Can the side effects of prescription medications qualify as disabilities all by themselves?
The answer’s yes, according to a recent federal appeals court ruling.
It’s an intriguing case: A civilian employee at the Tobyhanna Army Depot in Pennsylvania was diagnosed with sleep apnea. His doctors said it was probably caused by his obesity.
In order to help him lose weight — and lessen the symptoms of the sleep disorder — the man was prescribed a medication designed to “bind” some of the fat in his diet. The problem, to put it elegantly, was that the medicine made him have to go to the rest room. A lot.
One workday, according to court papers, the man spent two hours in the bathroom.
Eventually, the man was let go in a layoff. He sued, saying he’d been terminated because of his disability — the side effects of the prescribed weight-loss meds.
Employee had option to change
The key fact in the case: The man didn’t claim his morbid obesity or sleep apnea were disabilities. So the question for the court amounted to: Were the man’s bathroom difficulties — caused by his weight loss medicine — covered under the Americans with Disabilities Act (ADA)?

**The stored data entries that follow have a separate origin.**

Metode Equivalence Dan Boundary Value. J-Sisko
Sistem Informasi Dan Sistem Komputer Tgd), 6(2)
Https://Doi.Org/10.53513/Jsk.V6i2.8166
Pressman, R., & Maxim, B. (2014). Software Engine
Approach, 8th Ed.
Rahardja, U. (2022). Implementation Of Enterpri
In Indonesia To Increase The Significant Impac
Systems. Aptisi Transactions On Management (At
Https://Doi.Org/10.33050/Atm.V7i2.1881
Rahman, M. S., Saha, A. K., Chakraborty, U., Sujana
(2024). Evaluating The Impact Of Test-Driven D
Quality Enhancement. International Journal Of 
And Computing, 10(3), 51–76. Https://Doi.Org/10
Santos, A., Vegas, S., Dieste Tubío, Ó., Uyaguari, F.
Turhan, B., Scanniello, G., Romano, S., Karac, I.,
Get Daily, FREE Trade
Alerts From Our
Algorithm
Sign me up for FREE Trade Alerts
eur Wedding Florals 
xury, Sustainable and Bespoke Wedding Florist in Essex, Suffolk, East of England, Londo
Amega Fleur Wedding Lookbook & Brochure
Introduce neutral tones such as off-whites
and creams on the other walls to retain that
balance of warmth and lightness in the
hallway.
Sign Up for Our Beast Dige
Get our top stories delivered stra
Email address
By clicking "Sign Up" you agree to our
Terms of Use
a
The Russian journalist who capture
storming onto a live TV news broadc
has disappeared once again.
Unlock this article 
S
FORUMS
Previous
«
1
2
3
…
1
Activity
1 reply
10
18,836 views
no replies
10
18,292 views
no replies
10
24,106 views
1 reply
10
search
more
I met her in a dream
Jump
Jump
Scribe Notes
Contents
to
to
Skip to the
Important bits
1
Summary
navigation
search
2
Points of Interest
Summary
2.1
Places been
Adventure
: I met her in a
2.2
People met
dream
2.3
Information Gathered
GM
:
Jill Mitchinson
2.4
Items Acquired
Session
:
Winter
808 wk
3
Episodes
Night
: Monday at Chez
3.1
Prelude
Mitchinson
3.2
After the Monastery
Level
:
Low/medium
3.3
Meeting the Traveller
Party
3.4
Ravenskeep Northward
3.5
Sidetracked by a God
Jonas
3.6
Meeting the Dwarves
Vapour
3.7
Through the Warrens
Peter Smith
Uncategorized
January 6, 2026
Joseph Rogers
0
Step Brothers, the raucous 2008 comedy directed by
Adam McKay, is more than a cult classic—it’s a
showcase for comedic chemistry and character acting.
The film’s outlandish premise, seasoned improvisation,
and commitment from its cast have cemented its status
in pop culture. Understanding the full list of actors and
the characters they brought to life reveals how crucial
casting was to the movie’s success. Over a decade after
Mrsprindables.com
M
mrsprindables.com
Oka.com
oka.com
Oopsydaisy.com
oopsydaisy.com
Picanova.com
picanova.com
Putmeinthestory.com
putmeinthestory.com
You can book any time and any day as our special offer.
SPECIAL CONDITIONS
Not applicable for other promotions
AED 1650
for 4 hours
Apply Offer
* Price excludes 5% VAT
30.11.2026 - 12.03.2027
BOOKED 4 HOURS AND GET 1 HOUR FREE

The judge said no — but only because the employee had the option to ask his doctor to change his meds.
In other circumstances, the judge ruled, side effects from medication and medical treatments could qualify as disabilities. The court cited three scenarios:
- The treatment is required “in the prudent judgment of the medical profession”
- The treatment is not just an “attractive option”, and
- The treatment is not required solely in anticipation of an impairment resulting from the (patient’s) voluntary choices.
Because the man had other options for treatment, his prescription didn’t fall under the umbrella of “required in the prudent judgment of the medical profession,” the court ruled.
Cite: Sulima v. Tobbyhanna Army Depot et al.